The Bone would walk into a room. The Miser would turn away. Many times, the Bone would say, “Look, I’m sorry.” But the Miser couldn’t ever quite respond, not quite. His head would sag. He’d shake it woefully, but he couldn’t say it was okay, over, old business, forgiven. And Fern felt sad about this, because, like her mother, she had failed to bring these two friends back together. She’d gotten close, so close….
But I’m getting ahead of myself. None of this had happened yet. The Bone was in the kitchen, making dinner, while his mother-in-law read to him from a chair at the table. They’d made a deal. He and Fern were welcome to stay there as long as they wanted, but the Bone would take over the house, the yard, all the work and, in exchange, she would read to him—ever
y darn classic she could get her hands on. And she could get her hands on a heck of a lot. Right now she was reading him a book about an Indian who lived in a cupboard, and it made the Bone open each of the cabinets very slowly and carefully, afraid an arrow might be slung in his direction.
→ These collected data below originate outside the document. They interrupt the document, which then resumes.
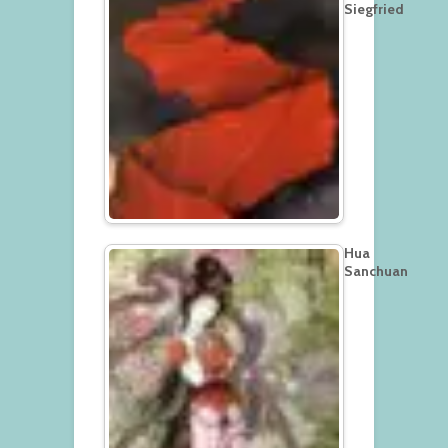
Siegfried
Hua
Sanchuan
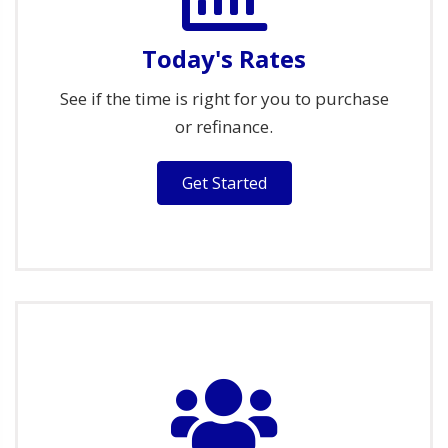
Today's Rates
See if the time is right for you to purchase
or refinance.
Get Started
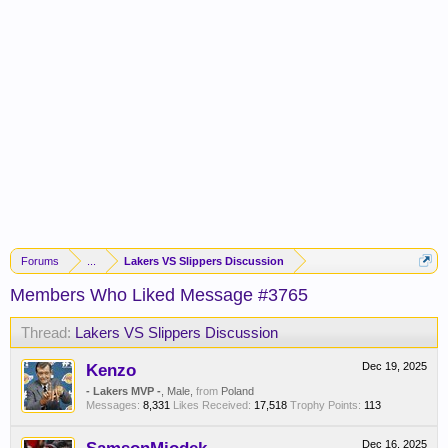
Forums
...
Lakers VS Slippers Discussion
Members Who Liked Message #3765
Thread:
Lakers VS Slippers Discussion
Kenzo
Dec 19, 2025
- Lakers MVP -
, Male,
from
Poland
Messages:
8,331
Likes Received:
17,518
Trophy Points:
113
Dec 16, 2025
It was a different kind of house to read a book in.
Fern was up in the bedroom, alone. She was happy to be alone for the moment. She put her diary back in her bag but she held on to The Art of Being Anybody. She would need to visit Howard again soon to get her mother’s diary back. Now that she knew it was hypnotized and not in code, she would have to take a different approach with it. She would have the summer, at least, but she knew it would come to an end. And would Howard and Fern be swapped back again? Would they return to their old lives for the school year, and then switch next summer and maybe on weekends now and then? Would it be okay to be back with the Drudgers? Wouldn’t they be a little different after all of this too? Wouldn’t they have to be, after spending the summer as monkeys? Fern could settle into her own room with its quiet lichen and her own library of books growing, growing up the walls. Her butterfly collection—it would have new meaning now that she’d seen her grandmother take shape as one. Everything would have new meaning. For example, she would know who the bird watching her on the limb outside her window was now, and she could invite that bird in. Or would Howard stay in her room? Would she stay here, with her grandmother reading to the Bone, the Miser recovering in his room, writing letters again hour after hour? Would Fern transplant her lichen, letting it grow on the slippery rocks by the pond in the painting of the goldfish and lily pads? Her lichen would like it there. And she could begin to study The Art of Being Anybody by Oglethorp Henceforthtowith.